The awfulness of the disease he had contracted was never, except in those last ghastly, dreadful months, the cause of recrimination or despair. It was even less the source of self-pity. Rather, he knew how to turn his own suffering into an increasingly original form of dramatic art, beginning with Zero Positive, which may very well be his masterpiece, but also permeating his novels and his splendid late play, The Houseguests, where disease and debility become the occasion for the most outrageous scenes of farce.

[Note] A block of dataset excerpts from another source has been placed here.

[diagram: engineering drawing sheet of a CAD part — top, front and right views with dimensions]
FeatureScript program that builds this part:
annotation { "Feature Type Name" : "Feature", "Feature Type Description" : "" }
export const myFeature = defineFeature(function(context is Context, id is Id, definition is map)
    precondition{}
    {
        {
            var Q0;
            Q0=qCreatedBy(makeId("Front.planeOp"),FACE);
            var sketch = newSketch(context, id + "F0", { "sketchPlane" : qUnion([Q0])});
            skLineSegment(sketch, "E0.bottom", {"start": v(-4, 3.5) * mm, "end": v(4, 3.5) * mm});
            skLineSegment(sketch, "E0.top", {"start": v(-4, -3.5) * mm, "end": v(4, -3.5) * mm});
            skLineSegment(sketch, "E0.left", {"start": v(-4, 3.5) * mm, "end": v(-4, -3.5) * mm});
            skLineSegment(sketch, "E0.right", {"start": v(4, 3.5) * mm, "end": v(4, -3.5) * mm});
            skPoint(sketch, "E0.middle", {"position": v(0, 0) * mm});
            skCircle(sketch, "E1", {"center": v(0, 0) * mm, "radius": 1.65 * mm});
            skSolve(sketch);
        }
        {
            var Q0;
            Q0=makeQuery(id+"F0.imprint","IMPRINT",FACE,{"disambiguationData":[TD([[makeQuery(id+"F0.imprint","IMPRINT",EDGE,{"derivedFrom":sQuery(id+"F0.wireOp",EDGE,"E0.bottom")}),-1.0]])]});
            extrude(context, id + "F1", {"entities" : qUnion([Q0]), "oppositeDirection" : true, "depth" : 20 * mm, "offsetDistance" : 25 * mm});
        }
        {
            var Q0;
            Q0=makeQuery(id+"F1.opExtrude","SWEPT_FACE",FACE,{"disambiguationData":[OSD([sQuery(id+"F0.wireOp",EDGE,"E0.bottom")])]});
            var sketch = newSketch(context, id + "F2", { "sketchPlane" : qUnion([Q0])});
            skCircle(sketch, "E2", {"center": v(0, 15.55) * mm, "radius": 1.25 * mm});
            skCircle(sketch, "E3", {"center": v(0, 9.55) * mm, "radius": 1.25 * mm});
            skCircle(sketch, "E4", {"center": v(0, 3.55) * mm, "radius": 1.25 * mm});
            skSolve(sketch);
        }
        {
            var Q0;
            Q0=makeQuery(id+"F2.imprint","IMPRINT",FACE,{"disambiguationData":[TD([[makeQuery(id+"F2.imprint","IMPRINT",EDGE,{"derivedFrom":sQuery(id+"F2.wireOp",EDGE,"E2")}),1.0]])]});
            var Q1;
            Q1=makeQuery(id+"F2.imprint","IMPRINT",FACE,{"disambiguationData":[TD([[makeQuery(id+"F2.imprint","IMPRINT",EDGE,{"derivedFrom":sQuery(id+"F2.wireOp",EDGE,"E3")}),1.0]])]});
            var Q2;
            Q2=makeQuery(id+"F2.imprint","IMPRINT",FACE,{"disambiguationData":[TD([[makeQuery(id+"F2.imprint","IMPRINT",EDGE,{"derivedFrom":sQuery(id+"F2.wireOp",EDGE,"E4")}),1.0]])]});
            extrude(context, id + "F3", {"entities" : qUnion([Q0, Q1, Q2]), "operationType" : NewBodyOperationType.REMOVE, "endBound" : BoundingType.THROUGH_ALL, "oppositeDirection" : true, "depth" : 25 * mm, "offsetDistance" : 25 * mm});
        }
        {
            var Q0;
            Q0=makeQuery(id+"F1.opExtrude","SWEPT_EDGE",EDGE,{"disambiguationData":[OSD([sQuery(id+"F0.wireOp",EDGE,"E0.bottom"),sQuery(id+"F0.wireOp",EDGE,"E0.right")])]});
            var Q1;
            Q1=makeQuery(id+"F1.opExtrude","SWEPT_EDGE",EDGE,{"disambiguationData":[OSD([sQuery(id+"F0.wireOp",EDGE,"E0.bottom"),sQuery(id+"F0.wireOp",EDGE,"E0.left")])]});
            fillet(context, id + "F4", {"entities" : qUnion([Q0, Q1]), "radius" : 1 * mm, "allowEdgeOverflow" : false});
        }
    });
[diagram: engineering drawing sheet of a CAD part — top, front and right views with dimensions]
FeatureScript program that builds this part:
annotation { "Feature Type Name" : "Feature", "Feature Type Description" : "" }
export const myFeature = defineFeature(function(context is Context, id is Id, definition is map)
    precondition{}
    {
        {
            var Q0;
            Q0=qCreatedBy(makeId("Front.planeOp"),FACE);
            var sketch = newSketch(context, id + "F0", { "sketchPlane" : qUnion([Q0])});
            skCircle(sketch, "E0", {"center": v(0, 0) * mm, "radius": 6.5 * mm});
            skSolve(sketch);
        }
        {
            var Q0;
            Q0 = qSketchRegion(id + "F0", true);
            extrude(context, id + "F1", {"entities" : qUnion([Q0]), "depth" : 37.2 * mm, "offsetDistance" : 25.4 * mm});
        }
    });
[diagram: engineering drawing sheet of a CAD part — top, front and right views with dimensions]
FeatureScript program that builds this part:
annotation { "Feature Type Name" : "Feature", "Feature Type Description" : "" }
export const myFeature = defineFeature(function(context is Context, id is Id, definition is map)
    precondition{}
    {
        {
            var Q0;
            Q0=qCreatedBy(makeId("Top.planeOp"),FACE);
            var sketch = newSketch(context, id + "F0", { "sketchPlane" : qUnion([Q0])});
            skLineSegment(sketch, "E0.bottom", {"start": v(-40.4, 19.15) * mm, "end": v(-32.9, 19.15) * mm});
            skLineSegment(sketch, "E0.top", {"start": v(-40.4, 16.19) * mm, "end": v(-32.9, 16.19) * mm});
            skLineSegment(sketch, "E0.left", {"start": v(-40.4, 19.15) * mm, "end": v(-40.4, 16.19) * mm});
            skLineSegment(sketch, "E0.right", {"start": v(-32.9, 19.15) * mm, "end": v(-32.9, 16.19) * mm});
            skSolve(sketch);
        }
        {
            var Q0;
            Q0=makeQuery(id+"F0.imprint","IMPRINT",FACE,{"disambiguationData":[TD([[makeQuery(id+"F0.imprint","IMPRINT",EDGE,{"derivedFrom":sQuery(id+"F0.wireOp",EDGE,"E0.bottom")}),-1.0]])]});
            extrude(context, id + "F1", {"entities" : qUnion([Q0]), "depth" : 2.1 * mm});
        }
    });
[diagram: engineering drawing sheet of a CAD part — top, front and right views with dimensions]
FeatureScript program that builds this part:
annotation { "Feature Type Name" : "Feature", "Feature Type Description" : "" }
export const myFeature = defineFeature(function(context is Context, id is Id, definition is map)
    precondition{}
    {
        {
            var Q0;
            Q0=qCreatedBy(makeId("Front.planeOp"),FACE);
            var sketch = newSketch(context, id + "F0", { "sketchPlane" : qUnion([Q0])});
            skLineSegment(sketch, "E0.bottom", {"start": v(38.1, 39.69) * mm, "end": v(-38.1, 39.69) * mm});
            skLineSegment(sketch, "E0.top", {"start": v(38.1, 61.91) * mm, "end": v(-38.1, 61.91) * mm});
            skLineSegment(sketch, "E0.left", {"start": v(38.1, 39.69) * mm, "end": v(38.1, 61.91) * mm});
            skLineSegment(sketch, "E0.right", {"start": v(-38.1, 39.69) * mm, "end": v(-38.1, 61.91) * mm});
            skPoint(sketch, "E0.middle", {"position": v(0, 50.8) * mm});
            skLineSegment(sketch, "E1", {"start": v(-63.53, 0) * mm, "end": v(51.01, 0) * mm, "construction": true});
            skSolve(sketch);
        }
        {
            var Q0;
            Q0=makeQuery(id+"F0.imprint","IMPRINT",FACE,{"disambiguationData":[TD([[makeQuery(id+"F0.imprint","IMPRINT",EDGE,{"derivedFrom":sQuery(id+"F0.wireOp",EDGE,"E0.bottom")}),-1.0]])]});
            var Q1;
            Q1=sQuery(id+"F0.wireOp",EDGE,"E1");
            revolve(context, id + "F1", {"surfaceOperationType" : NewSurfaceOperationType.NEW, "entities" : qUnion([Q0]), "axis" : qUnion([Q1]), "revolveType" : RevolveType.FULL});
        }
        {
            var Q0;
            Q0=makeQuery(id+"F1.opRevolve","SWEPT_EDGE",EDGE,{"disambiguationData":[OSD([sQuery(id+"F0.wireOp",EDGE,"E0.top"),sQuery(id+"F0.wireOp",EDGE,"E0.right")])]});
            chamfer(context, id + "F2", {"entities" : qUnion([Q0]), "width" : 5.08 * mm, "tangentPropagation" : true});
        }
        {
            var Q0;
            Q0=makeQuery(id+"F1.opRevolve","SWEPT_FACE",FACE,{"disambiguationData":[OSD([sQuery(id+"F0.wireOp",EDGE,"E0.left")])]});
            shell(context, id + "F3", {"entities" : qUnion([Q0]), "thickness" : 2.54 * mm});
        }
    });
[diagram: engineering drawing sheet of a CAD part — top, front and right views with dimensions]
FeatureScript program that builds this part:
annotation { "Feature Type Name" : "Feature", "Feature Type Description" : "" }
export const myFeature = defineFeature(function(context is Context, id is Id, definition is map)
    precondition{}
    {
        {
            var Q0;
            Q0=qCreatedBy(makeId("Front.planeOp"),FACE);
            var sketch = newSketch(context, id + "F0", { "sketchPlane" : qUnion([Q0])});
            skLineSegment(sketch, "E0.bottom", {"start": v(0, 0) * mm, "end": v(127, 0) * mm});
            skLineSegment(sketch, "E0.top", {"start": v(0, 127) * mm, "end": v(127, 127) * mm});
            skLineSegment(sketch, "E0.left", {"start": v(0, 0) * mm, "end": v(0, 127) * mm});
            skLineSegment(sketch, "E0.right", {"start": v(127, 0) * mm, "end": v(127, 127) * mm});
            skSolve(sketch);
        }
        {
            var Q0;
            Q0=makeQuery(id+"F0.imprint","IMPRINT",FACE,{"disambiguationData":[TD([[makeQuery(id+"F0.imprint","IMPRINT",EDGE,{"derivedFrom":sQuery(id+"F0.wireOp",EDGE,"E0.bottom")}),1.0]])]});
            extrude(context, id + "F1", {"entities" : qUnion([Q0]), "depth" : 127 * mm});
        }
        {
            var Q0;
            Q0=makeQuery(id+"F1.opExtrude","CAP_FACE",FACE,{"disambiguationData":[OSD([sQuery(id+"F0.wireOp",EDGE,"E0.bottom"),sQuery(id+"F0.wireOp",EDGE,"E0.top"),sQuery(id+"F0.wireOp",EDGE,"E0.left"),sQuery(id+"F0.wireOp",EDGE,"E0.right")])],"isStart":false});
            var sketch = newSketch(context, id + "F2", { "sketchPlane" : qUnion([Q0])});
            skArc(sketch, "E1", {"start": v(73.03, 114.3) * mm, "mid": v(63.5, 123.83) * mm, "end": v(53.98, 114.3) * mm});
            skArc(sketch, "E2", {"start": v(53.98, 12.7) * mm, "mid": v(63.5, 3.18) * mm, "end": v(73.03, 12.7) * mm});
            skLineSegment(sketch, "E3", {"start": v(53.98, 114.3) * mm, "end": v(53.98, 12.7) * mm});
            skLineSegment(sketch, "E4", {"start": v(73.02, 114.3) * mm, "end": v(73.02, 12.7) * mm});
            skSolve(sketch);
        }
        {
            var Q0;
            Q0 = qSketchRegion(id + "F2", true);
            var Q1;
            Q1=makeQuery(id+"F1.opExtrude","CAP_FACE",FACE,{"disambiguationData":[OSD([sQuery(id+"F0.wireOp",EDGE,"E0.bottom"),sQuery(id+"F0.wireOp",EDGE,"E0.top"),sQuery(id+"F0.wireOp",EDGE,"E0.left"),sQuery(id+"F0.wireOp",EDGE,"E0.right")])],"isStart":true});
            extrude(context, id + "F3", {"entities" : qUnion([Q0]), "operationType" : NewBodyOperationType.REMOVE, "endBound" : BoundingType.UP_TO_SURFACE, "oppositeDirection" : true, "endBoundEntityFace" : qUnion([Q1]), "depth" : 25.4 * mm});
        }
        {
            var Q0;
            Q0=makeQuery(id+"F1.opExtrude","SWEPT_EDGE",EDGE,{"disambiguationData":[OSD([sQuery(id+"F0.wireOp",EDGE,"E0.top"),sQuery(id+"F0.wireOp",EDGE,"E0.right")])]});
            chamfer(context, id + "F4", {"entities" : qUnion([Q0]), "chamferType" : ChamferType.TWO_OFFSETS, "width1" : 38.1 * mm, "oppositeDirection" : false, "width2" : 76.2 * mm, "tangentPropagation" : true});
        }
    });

He was suffering from a plague that had taken away a large number of his predecessors and contemporaries at Yale in what Tennessee Williams called in another context that “endless parade to the graveyard”: Peter Evans, Harold de Felice, Bobby Drivas, Tony Holland, Peter Schifter, countless others — a plague that continues to eat its way through the body of the creative community. He knew he was doomed, but he faced his death with extraordinary bravery, incredible dignity, and unparalleled wit. He kept the dogs of death at bay by continuing to write, and what he wrote was enough to put a smile on the face of the Grim Reaper. Harry literally said “Fuck you” to death, and in that way managed not only to endure through works that will undoubtedly continue to live in American dramatic literature, but he made it easier for his friends to witness his suffering. Harry’s sense of life as fun and his ebullient cheerfulness were reflected on his face and is best suggested not in photographs but in the impish self-portrait he painted as cover art for Diary of a Lost Boy — arched eyebrows, huge almond eyes decorated with large black strokes representing eyelashes, and a full mouth tilted in the suggestion of a smile. He went to his grave smiling, leaving us bereft, but still proud to have had such a person among us. He is still among us, and always will be, bringing us through literature and memories a little touch of Harry in the night.